The 41st was recruited and gathered at Camp Stanton, in Lynnfield. On 5 November 1862 it entrained for New York. The regiment sailed from New York on 4 December 1862 on the SS North Star. Also on board was MGEN Nathaniel Banks. In November 1862, Lincoln gave Banks command of the Army of the Gulf, and asked him to organize a force of 30,000 new recruits, drawn from New York and New England. The North Star was part of this large force bound for New Orleans, Louisiana, to replace Maj. Gen. Benjamin Butler as commander of the Department of the Gulf (Gideon Welles, Secretary of the Navy thought Banks' appointment ill-conceived as he was a less able leader and administrator.

Arriving in New Orleans 15 December, MGEN Banks disembarked, and the troops continued up river to invest Baton Rouge. A preparatory bombardment by the ironclad, , cleared the city defenses allowing them to land and occupy the city unopposed. The regiment remained in occupation there until 28 March 1863.

-*-

How would the account of the 41st regiment's voyage to Louisiana and occupation of Baton Rouge, given above, carry on? Continue it from after "The regiment remained in occupation there until 28 March 1863."

Collected data entries:
-*-

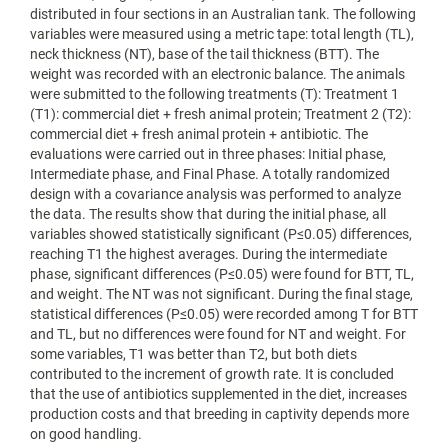
distributed in four sections in an Australian tank. The following
variables were measured using a metric tape: total length (TL),
neck thickness (NT), base of the tail thickness (BTT). The
weight was recorded with an electronic balance. The animals
were submitted to the following treatments (T): Treatment 1
(T1): commercial diet + fresh animal protein; Treatment 2 (T2):
commercial diet + fresh animal protein + antibiotic. The
evaluations were carried out in three phases: Initial phase,
Intermediate phase, and Final Phase. A totally randomized
design with a covariance analysis was performed to analyze
the data. The results show that during the initial phase, all
variables showed statistically significant (P≤0.05) differences,
reaching T1 the highest averages. During the intermediate
phase, significant differences (P≤0.05) were found for BTT, TL,
and weight. The NT was not significant. During the final stage,
statistical differences (P≤0.05) were recorded among T for BTT
and TL, but no differences were found for NT and weight. For
some variables, T1 was better than T2, but both diets
contributed to the increment of growth rate. It is concluded
that the use of antibiotics supplemented in the diet, increases
production costs and that breeding in captivity depends more
on good handling.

-*-

Result for this task:
On 28 March, it marched west as part of Kimball's 2nd Brigade, Grover's 4th Division, XIX Corps in the Western Louisiana Campaign and the Siege of Port Hudson. After the Battle of Irish Bend on 14 April, it arrived at Opelousas where it remained until 11 May.During this time, the regiment was converted to mounted infantry with confiscated horse. The brigade was detached from XIX Corps to coordinate the shipment of contraband back to New Orleans.

On 21 May, the brigade set out to Berwick escorting a large wagon train of cotton, sugar, molasses, and freed slaves. The brigade repulsed an attack by Texas cavalry and infantry on the 25th and arrived with its charges and cargo at Berwick on 26 May. On 4 June, it reunited with XIX Corps at Port Hudson where the 41st as mounted infantry was reassigned to COL Grierson's cavalry brigade. By Special Orders, No. 144 on 17 June, the regiment was disestablished and reconstituted as the 3r Regiment, Massachusetts Volunteer Cavalry.

==Notable Members==
- Private Frederick N. Deland, Company B – Medal of Honor recipient for action during the Siege of Port Hudson, May 27, 1863

==See also==

- Massachusetts in the Civil War
- 3rd Massachusetts Volunteer Cavalry (1863)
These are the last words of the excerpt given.